KabarMu – Pimpinan Pusat Muhammadiyah melalui Sekretaris Umum Abdul Mu’ti menyoroti dugaan larangan penggunaan jilbab bagi anggota Pasukan Pengibar Bendera Pusaka (Paskibraka) Nasional. Abdul Mu’ti dengan tegas mengecam tindakan tersebut dan menilai larangan ini sebagai pelanggaran serius terhadap prinsip-prinsip dasar Pancasila serta kebebasan beragama yang dijamin oleh konstitusi.
“Jika benar terjadi larangan penggunaan jilbab bagi anggota Paskibraka, hal ini sangat bertentangan dengan nilai-nilai Pancasila dan kebebasan beragama yang merupakan hak setiap individu di negara ini,” ujar Mu’ti dalam pesan singkat kepada CNNIndonesia.com pada Rabu (14/8).
Abdul Mu’ti menyatakan bahwa larangan semacam ini merupakan bentuk pemaksaan yang tidak dapat diterima. Ia menekankan bahwa panitia pelaksana upacara harus segera mencabut larangan tersebut. “Panitia harus mencabut larangan itu karena itu merupakan tindakan diskriminatif dan bertentangan dengan hak asasi manusia,” tegasnya.

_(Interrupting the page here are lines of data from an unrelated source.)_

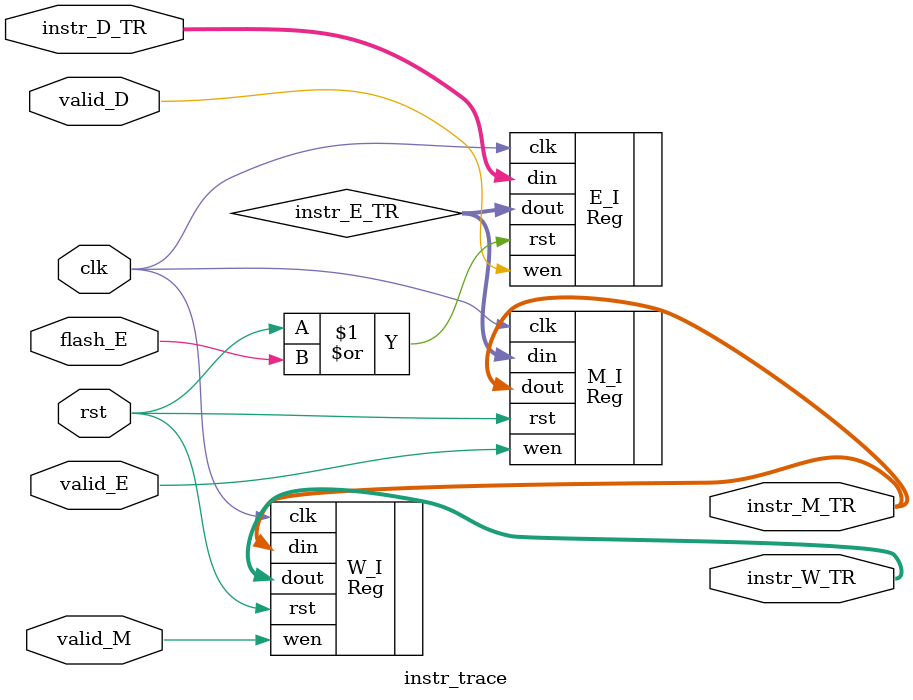
<source format=v>
module instr_trace(
    input clk,
    input rst,
    input [31:0] instr_D_TR,
    input valid_D,
    input valid_E,
    input valid_M,
    input flash_E,

    output [31:0] instr_W_TR,
    output [31:0] instr_M_TR
);
    wire [31:0] instr_E_TR;
    //wire [31:0] instr_M_TR;

    Reg #(32,0)E_I  (
        .clk(clk),
        .rst(rst|flash_E),
        .din(instr_D_TR),
        .dout(instr_E_TR),
        .wen(valid_D)
    );
    Reg#(32,0) M_I  (
        .clk(clk),
        .rst(rst),
        .din(instr_E_TR),
        .dout(instr_M_TR),
        .wen(valid_E)
    );
    Reg #(32,0)W_I  (
        .clk(clk),
        .rst(rst),
        .din(instr_M_TR),
        .dout(instr_W_TR),
        .wen(valid_M)
    );
endmodule

</source>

Kabar mengenai larangan ini pertama kali mencuat setelah foto resmi anggota Paskibraka Nasional 2024 tersebar di media sosial. Dalam foto tersebut, tidak terlihat satu pun anggota yang mengenakan jilbab, meskipun beberapa dari mereka diketahui berhijab dalam kehidupan sehari-hari. Kondisi ini menimbulkan kekhawatiran dan protes dari berbagai kalangan, termasuk dari Muhammadiyah sebagai salah satu organisasi Islam terbesar di Indonesia.
Mengutip laporan Republika.com, bahwa pada upacara peringatan Hari Ulang Tahun (HUT) Kemerdekaan RI ke-79 yang akan dilaksanakan di Ibu Kota Nusantara (IKN), Kalimantan Timur, pada 17 Agustus 2024, 18 delegasi Paskibraka Nasional diharuskan melepaskan jilbabnya saat bertugas mengibarkan bendera pusaka. Langkah ini dinilai oleh banyak pihak sebagai tindakan yang tidak menghormati keberagaman dan kebebasan beragama, yang seharusnya dijunjung tinggi oleh setiap elemen bangsa, terutama dalam momen-momen penting seperti perayaan kemerdekaan.

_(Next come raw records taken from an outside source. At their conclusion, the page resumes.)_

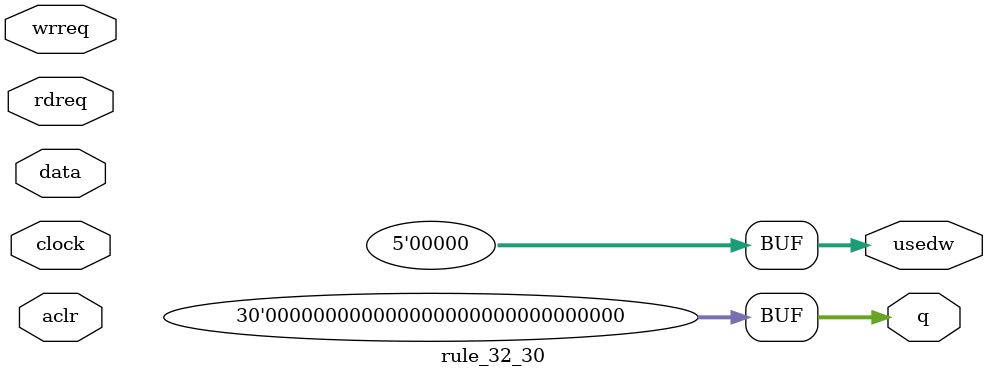
<source format=v>
module rule_32_30(	// file.cleaned.mlir:2:3
  input         aclr,	// file.cleaned.mlir:2:28
                clock,	// file.cleaned.mlir:2:43
  input  [29:0] data,	// file.cleaned.mlir:2:59
  input         rdreq,	// file.cleaned.mlir:2:75
                wrreq,	// file.cleaned.mlir:2:91
  output [29:0] q,	// file.cleaned.mlir:2:108
  output [4:0]  usedw	// file.cleaned.mlir:2:121
);

  assign q = 30'h0;	// file.cleaned.mlir:3:15, :5:5
  assign usedw = 5'h0;	// file.cleaned.mlir:4:14, :5:5
endmodule


</source>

Abdul Mu’ti mengingatkan bahwa Indonesia adalah negara dengan keanekaragaman budaya dan agama yang harus dihargai dan dijaga. “Keberagaman ini adalah kekayaan bangsa yang harus dijaga dan dihormati oleh semua pihak, termasuk oleh panitia pelaksana upacara kenegaraan,” tambahnya.

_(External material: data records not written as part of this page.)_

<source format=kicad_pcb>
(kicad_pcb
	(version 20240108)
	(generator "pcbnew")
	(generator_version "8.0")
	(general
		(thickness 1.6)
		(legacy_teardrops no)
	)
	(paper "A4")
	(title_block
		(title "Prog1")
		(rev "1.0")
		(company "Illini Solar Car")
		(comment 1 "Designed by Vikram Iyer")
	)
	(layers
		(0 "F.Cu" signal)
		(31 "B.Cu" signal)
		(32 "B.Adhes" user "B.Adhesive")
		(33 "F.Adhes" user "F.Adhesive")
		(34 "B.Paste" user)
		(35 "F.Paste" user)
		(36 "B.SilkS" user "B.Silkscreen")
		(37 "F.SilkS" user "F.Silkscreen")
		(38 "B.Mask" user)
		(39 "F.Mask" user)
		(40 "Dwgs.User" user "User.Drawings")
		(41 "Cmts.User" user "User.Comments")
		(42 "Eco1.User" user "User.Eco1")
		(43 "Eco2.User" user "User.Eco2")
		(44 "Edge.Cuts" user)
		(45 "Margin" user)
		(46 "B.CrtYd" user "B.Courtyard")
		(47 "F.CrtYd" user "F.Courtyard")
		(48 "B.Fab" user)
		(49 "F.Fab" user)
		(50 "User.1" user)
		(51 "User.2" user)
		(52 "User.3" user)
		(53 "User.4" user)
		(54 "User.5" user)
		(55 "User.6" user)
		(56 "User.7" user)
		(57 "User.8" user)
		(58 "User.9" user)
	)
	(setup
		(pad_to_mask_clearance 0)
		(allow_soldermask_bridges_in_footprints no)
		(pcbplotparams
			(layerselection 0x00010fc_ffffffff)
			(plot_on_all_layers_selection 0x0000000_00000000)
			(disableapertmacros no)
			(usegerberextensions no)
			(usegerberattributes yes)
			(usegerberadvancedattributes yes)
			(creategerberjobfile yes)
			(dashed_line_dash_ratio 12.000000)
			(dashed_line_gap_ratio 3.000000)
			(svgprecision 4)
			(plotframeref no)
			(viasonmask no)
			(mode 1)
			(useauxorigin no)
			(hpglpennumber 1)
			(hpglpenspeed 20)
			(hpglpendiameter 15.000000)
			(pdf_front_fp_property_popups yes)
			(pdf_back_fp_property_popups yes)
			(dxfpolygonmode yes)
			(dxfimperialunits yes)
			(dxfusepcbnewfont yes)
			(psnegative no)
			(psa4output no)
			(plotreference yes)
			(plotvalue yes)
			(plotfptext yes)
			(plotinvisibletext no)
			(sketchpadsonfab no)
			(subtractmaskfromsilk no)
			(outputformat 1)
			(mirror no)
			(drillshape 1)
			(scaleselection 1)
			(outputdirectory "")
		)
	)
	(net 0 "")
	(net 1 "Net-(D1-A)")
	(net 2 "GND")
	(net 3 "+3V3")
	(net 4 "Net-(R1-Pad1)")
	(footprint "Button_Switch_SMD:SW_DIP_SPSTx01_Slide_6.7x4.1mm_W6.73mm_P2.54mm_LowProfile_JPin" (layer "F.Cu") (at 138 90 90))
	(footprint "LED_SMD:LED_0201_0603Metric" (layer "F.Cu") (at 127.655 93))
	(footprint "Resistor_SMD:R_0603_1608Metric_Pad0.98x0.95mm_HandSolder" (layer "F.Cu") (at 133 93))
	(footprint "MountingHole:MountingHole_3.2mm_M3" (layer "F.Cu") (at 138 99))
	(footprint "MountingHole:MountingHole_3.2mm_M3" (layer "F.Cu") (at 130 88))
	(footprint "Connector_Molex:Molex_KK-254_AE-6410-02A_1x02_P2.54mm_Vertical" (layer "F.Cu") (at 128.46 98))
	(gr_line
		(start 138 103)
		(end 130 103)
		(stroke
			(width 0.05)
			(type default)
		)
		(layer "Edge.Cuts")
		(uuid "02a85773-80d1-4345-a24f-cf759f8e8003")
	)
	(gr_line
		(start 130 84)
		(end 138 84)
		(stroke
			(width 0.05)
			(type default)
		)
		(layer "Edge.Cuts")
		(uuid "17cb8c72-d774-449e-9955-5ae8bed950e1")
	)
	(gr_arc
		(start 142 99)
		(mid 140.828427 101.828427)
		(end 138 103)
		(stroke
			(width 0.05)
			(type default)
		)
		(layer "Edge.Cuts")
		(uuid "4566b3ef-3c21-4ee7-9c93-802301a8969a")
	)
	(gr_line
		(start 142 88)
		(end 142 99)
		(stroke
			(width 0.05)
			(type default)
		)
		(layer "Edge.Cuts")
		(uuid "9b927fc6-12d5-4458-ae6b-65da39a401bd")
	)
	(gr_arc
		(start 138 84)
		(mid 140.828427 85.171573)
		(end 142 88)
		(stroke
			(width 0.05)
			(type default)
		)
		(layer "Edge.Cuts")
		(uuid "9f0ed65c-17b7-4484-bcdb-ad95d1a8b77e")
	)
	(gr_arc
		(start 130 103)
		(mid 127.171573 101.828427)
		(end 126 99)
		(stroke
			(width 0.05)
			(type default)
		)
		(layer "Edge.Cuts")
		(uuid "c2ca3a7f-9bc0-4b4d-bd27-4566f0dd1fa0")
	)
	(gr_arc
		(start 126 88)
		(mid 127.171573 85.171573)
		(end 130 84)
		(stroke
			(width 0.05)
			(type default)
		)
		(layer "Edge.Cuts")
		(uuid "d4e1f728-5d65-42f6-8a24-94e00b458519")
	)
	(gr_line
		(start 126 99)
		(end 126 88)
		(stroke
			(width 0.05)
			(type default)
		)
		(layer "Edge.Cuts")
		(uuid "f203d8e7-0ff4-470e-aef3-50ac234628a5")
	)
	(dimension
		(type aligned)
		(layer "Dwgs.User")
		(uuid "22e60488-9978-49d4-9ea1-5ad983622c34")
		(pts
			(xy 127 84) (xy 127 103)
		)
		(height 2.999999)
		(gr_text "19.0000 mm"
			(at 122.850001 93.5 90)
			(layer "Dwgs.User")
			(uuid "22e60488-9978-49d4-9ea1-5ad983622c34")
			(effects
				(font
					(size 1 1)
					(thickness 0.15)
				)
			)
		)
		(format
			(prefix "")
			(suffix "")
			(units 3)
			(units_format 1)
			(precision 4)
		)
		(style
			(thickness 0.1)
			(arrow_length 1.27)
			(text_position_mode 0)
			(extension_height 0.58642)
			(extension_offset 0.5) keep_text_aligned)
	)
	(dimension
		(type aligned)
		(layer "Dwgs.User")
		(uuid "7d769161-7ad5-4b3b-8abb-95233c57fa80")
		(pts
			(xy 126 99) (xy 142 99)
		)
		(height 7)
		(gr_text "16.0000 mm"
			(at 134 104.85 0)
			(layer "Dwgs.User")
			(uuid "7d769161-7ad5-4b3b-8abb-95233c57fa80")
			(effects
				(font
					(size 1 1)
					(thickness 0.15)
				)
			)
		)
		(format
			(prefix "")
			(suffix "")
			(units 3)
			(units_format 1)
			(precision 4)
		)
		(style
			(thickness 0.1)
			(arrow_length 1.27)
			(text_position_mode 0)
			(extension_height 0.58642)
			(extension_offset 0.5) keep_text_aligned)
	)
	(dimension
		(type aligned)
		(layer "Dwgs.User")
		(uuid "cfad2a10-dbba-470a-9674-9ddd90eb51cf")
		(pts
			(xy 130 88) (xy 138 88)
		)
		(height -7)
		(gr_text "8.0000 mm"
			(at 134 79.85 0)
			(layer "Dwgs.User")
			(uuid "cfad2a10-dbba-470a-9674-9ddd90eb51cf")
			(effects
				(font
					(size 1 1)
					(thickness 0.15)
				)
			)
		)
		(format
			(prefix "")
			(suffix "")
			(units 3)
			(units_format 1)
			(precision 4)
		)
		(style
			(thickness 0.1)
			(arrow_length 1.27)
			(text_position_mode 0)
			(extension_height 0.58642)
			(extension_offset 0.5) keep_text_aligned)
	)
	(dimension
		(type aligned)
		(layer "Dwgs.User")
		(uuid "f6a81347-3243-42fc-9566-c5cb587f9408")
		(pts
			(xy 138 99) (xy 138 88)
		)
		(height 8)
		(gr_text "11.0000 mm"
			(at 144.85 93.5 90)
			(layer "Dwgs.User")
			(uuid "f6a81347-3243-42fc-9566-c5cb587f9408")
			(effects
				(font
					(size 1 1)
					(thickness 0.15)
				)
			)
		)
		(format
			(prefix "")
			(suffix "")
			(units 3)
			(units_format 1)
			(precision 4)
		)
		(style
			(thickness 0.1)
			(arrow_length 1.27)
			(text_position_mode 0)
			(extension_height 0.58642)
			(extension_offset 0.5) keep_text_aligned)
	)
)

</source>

Polemik terkait jilbab dalam institusi negara memang bukan kali ini saja terjadi. Sebelumnya, isu serupa juga pernah mencuat dalam berbagai kesempatan, yang menunjukkan bahwa masalah ini masih menjadi perdebatan di tengah masyarakat. Muhammadiyah sebagai organisasi yang memperjuangkan nilai-nilai keislaman dan kebangsaan, berharap agar kasus ini bisa menjadi pembelajaran bagi semua pihak untuk lebih menghargai hak-hak individu dan kebebasan beragama dalam konteks kebangsaan yang lebih luas.
Saat ini, publik menanti respons dari pihak terkait, terutama dari panitia pelaksana upacara HUT Kemerdekaan RI ke-79 di Ibu Kota Nusantara. Harapannya, segala bentuk diskriminasi dapat dihapuskan, dan setiap warga negara dapat menjalankan keyakinannya dengan bebas, tanpa tekanan atau paksaan dari pihak manapun.
Kasus ini juga menjadi pengingat bahwa semangat kebangsaan yang dirayakan dalam setiap peringatan Hari Kemerdekaan, seharusnya tidak hanya berupa seremonial semata, tetapi juga diwujudkan dalam sikap menghargai hak asasi manusia dan kebebasan beragama, yang merupakan pilar utama dalam membangun Indonesia yang adil dan beradab.